◆ **Aim of the task**
Copy the lines below word for word, skipping any image.

◆ **Extracted material**
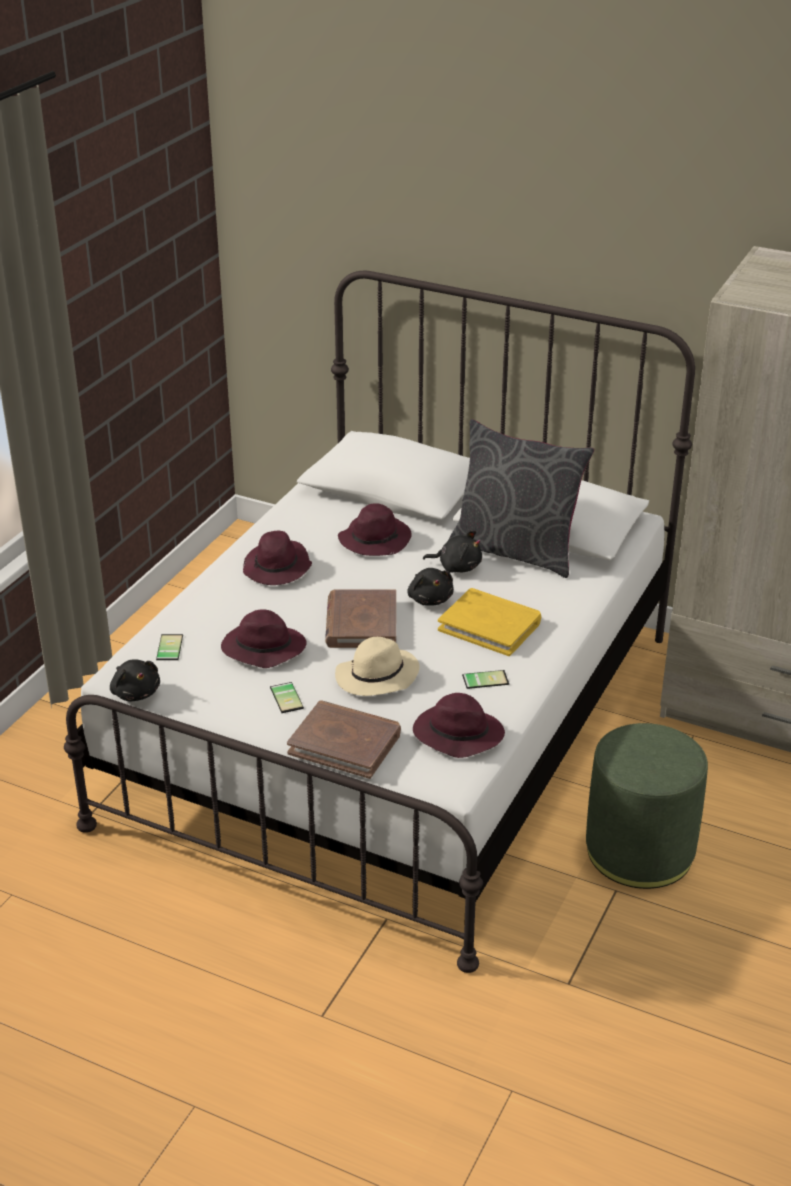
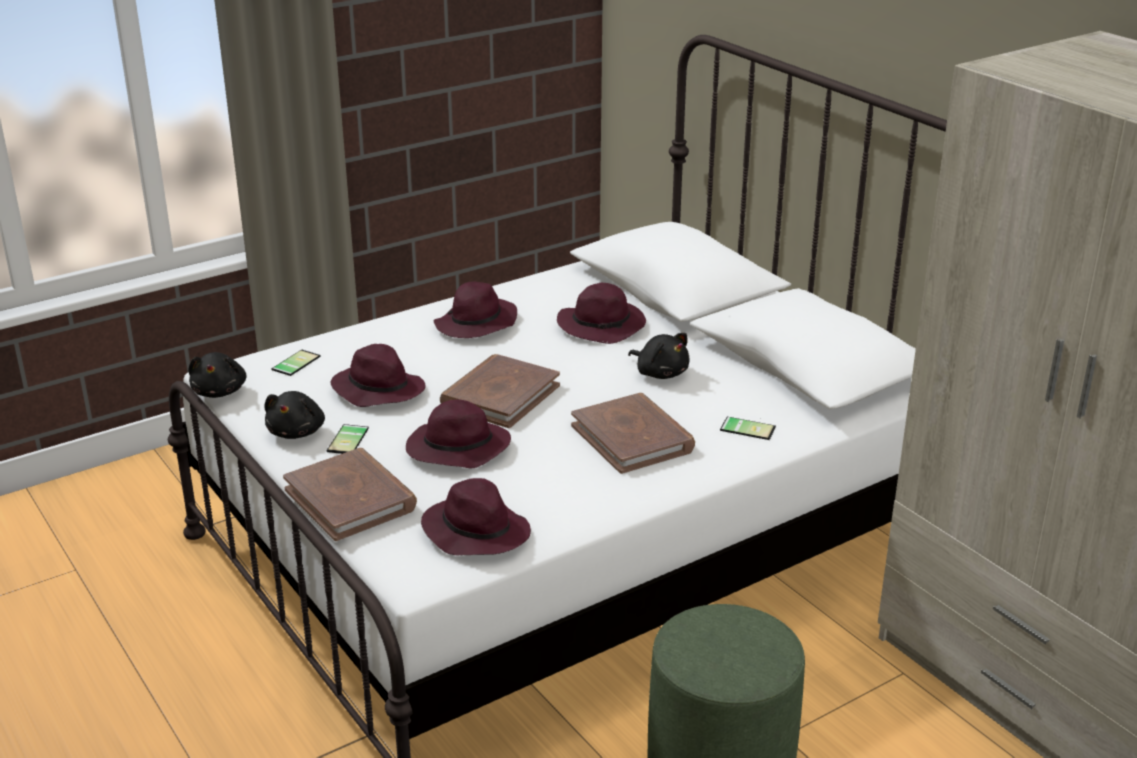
camera: 30 degrees right, 5 degrees down
beige hat [335,637,420,696] -> purple hat [406,399,511,468]
black plush toy [407,568,454,606] -> black plush toy moved to [264,391,325,439]
yellow book [438,588,541,656] -> brown book [571,393,695,474]
grey pillow [449,419,594,578] -> none
phone [462,670,509,689] -> phone moved to [720,417,776,440]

◆ **Answer to this task**
camera: 30 degrees right, 5 degrees down
beige hat [335,637,420,696] -> purple hat [406,399,511,468]
black plush toy [407,568,454,606] -> black plush toy moved to [264,391,325,439]
yellow book [438,588,541,656] -> brown book [571,393,695,474]
grey pillow [449,419,594,578] -> none
phone [462,670,509,689] -> phone moved to [720,417,776,440]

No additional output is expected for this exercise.